A settlement must recognize and honor the sacrifices that Afghan women have made. For decades they have held society together, raised a new generation of Afghans, and have fought for—in high offices and in the streets—a peaceful future for every Afghan. Afghan women’s rights activists have led international campaigns calling attention to the plight of women and the fragility of civil society, have launched petitions, and written letters to world leaders and the Taliban demanding transparency in the process and an end to violence. Unlike 20 years ago, Afghan women today are working in all sectors of society, including education, health care, security, economic and social development, and across government.

As negotiations proceed, there is even greater need for women’s contribution at all levels. Women must be engaged in rebuilding the country, in implementing and monitoring a settlement, and in reintegration and reconciliation efforts. Women must continue to participate in the full social, political, and economic life of Afghanistan, protecting this is the duty of all parties.

Furthermore, preventing further conflict means giving peace and human rights to all, as this strengthens Afghan society. A settlement must be inclusive of women, as without women, civil society and the state are more fragile and exclusive. A settlement that does not protect women would render the sacrifices that so many have made meaningless—and grant peace to the few while forgetting the many.

5. The Taliban are serious about talks, but don’t currently think they need to give much.

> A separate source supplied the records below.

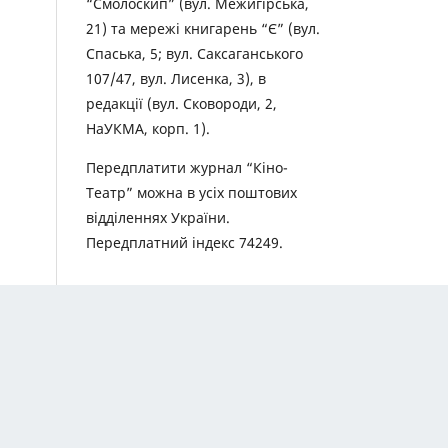
“Смолоскип” (вул. Межигірська,
21) та мережі книгарень “Є” (вул.
Спаська, 5; вул. Саксаганського
107/47, вул. Лисенка, 3), в
редакції (вул. Сковороди, 2,
НаУКМА, корп. 1).
Передплатити журнал “Кіно-
Театр” можна в усіх поштових
відділеннях України.
Передплатний індекс 74249.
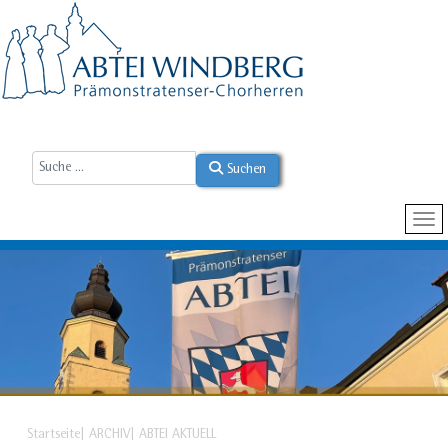
Suchen
Startseite
ARCHIV
ABTEI AKTUELL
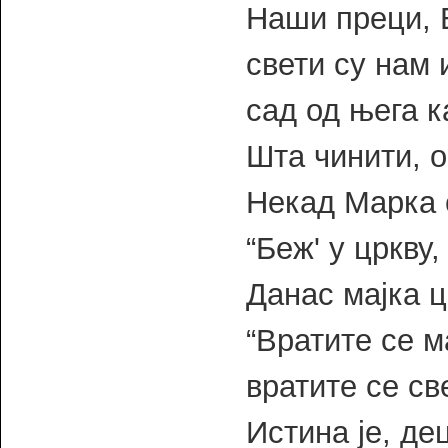
Наши преци, 
свети су нам 
сад од њега к
Шта чинити, о
Некад Марка с
“Беж' у цркву
Данас мајка ц
“Вратите се м
вратите се с
Истина је, де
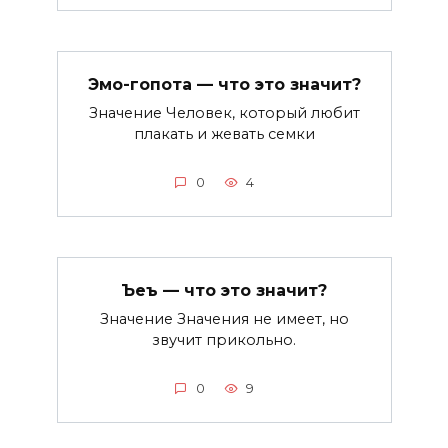
Эмо-гопота — что это значит?
Значение Человек, который любит
плакать и жевать семки
0
4
Ъеъ — что это значит?
Значение Значения не имеет, но
звучит прикольно.
0
9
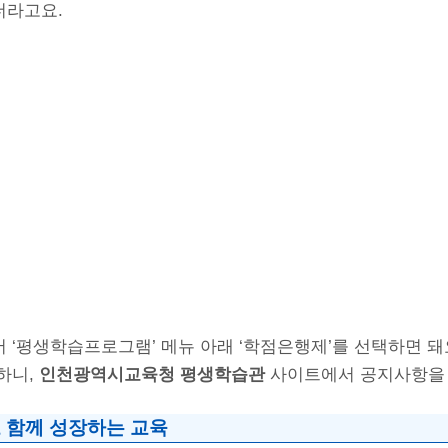
더라고요.
‘평생학습프로그램’ 메뉴 아래 ‘학점은행제’를 선택하면 돼요
하니,
인천광역시교육청 평생학습관
사이트에서 공지사항을 
 함께 성장하는 교육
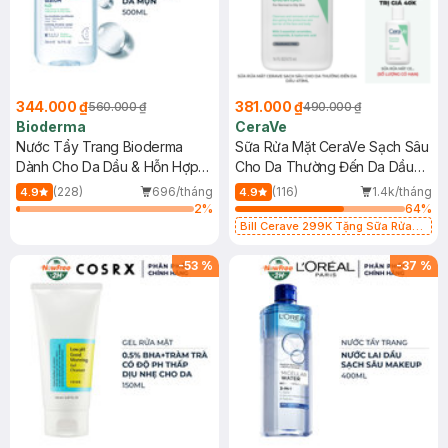
344.000 ₫
381.000 ₫
560.000 ₫
490.000 ₫
Bioderma
CeraVe
Nước Tẩy Trang Bioderma
Sữa Rửa Mặt CeraVe Sạch Sâu
Dành Cho Da Dầu & Hỗn Hợp
Cho Da Thường Đến Da Dầu
500ml
473ml
(228)
696/tháng
(116)
1.4k/tháng
4.9
4.9
2
%
64
%
Bill Cerave 299K Tặng Sữa Rửa
Mặt Cerave 30ml (SL có hạn)
-
53
%
-
37
%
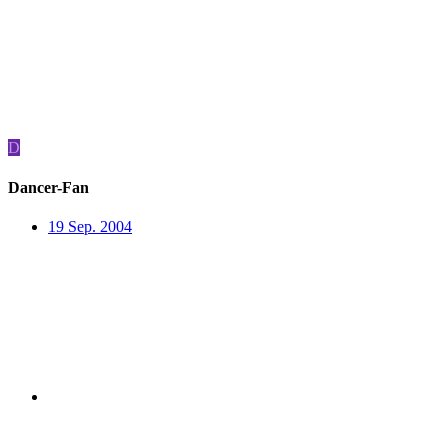
D
Dancer-Fan
19 Sep. 2004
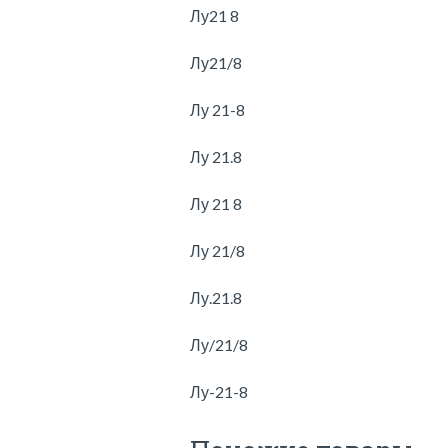
Лу21 8
Лу21/8
Лу 21-8
Лу 21.8
Лу 21 8
Лу 21/8
Лу.21.8
Лу/21/8
Лу-21-8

Johnny Walsh: The main goal of essentially every Afghanistan peace initiative for 10 years has been to break through the Taliban’s refusal to negotiate directly with the Afghan government. The U.S.-Taliban agreement finally did so by satisfying the Taliban’s longstanding precondition that the U.S. declare a timetable for the withdrawal of foreign troops. The main significance of that deal, therefore, was to make these intra-Afghan negotiations possible.

With that timetable in hand, the Taliban appear to take the long-awaited talks among Afghans quite seriously. Their negotiating team is extremely senior; their top cleric leads it, and it includes a range of top-tier figures within the group from military, diplomatic, and religious backgrounds. Their public statements about the talks further suggest a group gearing up for a meaty discussion of issues at the heart of the conflict, rather than a perfunctory or one-off meeting.

The Taliban nonetheless perceive that they enter these talks in a strong position—but seriousness about the process may not imply eagerness to compromise. A common Taliban view is that they have effectively won the war, the U.S. will soon leave, and the Taliban will be left as the strongest Afghan party. For some, this means they can demand predominance in any future government; for others, it means the main effort remains a military victory; still for others, reaching some equitable settlement is important because the war may never end without one. A successful deal will depend on the latter view prevailing. This in turn will depend on negotiators from both sides finding a formula that satisfies just enough of the Taliban’s objectives to warrant their stopping more than a quarter century of continual fighting.